» **Exercise prompt**: Rewrite the listing below, changing "common name" to "vernacular name" everywhere it occurs and leaving every other line unchanged.

··· Data to use ···

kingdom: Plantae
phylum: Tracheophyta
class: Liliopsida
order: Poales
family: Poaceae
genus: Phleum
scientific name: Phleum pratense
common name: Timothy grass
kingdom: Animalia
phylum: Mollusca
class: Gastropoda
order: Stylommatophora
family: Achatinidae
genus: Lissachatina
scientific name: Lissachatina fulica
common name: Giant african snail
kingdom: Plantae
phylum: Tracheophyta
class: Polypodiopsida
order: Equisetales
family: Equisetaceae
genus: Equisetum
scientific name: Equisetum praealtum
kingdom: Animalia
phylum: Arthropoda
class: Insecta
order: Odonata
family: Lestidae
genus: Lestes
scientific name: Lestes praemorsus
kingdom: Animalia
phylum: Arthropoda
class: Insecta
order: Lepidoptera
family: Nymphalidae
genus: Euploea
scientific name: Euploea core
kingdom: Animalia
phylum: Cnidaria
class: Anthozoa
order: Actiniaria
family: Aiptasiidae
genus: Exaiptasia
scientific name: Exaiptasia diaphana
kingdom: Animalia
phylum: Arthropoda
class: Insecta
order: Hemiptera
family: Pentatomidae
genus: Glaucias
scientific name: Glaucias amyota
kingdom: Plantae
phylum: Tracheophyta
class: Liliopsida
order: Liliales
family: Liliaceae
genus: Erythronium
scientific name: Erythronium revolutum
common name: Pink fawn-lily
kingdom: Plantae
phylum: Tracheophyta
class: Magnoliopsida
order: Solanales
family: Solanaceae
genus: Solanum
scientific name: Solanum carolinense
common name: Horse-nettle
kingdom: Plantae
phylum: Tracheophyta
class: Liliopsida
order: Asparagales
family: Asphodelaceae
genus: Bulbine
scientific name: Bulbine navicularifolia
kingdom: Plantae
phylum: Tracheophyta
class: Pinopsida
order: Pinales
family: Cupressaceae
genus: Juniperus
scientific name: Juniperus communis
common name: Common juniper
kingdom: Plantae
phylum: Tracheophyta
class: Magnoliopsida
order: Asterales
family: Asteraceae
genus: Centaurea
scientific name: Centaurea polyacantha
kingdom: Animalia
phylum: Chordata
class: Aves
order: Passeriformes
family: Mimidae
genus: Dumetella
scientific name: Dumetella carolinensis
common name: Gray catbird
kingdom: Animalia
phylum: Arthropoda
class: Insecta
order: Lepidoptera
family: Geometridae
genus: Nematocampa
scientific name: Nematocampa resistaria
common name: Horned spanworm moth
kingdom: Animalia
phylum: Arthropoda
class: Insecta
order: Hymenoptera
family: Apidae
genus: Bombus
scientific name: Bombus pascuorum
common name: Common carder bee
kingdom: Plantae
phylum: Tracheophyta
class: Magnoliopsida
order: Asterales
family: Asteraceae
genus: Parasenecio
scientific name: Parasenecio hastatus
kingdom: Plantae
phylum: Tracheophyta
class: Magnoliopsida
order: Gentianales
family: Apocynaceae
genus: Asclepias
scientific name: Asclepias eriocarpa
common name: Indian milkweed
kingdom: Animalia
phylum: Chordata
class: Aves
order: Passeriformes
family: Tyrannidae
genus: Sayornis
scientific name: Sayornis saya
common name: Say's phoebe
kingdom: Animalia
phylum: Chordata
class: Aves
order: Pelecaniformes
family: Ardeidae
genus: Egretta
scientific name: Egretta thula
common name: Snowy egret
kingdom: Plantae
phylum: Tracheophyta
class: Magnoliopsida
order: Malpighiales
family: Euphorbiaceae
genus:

···

» **Output of the task**:
kingdom: Plantae
phylum: Tracheophyta
class: Liliopsida
order: Poales
family: Poaceae
genus: Phleum
scientific name: Phleum pratense
vernacular name: Timothy grass
kingdom: Animalia
phylum: Mollusca
class: Gastropoda
order: Stylommatophora
family: Achatinidae
genus: Lissachatina
scientific name: Lissachatina fulica
vernacular name: Giant african snail
kingdom: Plantae
phylum: Tracheophyta
class: Polypodiopsida
order: Equisetales
family: Equisetaceae
genus: Equisetum
scientific name: Equisetum praealtum
kingdom: Animalia
phylum: Arthropoda
class: Insecta
order: Odonata
family: Lestidae
genus: Lestes
scientific name: Lestes praemorsus
kingdom: Animalia
phylum: Arthropoda
class: Insecta
order: Lepidoptera
family: Nymphalidae
genus: Euploea
scientific name: Euploea core
kingdom: Animalia
phylum: Cnidaria
class: Anthozoa
order: Actiniaria
family: Aiptasiidae
genus: Exaiptasia
scientific name: Exaiptasia diaphana
kingdom: Animalia
phylum: Arthropoda
class: Insecta
order: Hemiptera
family: Pentatomidae
genus: Glaucias
scientific name: Glaucias amyota
kingdom: Plantae
phylum: Tracheophyta
class: Liliopsida
order: Liliales
family: Liliaceae
genus: Erythronium
scientific name: Erythronium revolutum
vernacular name: Pink fawn-lily
kingdom: Plantae
phylum: Tracheophyta
class: Magnoliopsida
order: Solanales
family: Solanaceae
genus: Solanum
scientific name: Solanum carolinense
vernacular name: Horse-nettle
kingdom: Plantae
phylum: Tracheophyta
class: Liliopsida
order: Asparagales
family: Asphodelaceae
genus: Bulbine
scientific name: Bulbine navicularifolia
kingdom: Plantae
phylum: Tracheophyta
class: Pinopsida
order: Pinales
family: Cupressaceae
genus: Juniperus
scientific name: Juniperus communis
vernacular name: Common juniper
kingdom: Plantae
phylum: Tracheophyta
class: Magnoliopsida
order: Asterales
family: Asteraceae
genus: Centaurea
scientific name: Centaurea polyacantha
kingdom: Animalia
phylum: Chordata
class: Aves
order: Passeriformes
family: Mimidae
genus: Dumetella
scientific name: Dumetella carolinensis
vernacular name: Gray catbird
kingdom: Animalia
phylum: Arthropoda
class: Insecta
order: Lepidoptera
family: Geometridae
genus: Nematocampa
scientific name: Nematocampa resistaria
vernacular name: Horned spanworm moth
kingdom: Animalia
phylum: Arthropoda
class: Insecta
order: Hymenoptera
family: Apidae
genus: Bombus
scientific name: Bombus pascuorum
vernacular name: Common carder bee
kingdom: Plantae
phylum: Tracheophyta
class: Magnoliopsida
order: Asterales
family: Asteraceae
genus: Parasenecio
scientific name: Parasenecio hastatus
kingdom: Plantae
phylum: Tracheophyta
class: Magnoliopsida
order: Gentianales
family: Apocynaceae
genus: Asclepias
scientific name: Asclepias eriocarpa
vernacular name: Indian milkweed
kingdom: Animalia
phylum: Chordata
class: Aves
order: Passeriformes
family: Tyrannidae
genus: Sayornis
scientific name: Sayornis saya
vernacular name: Say's phoebe
kingdom: Animalia
phylum: Chordata
class: Aves
order: Pelecaniformes
family: Ardeidae
genus: Egretta
scientific name: Egretta thula
vernacular name: Snowy egret
kingdom: Plantae
phylum: Tracheophyta
class: Magnoliopsida
order: Malpighiales
family: Euphorbiaceae
genus:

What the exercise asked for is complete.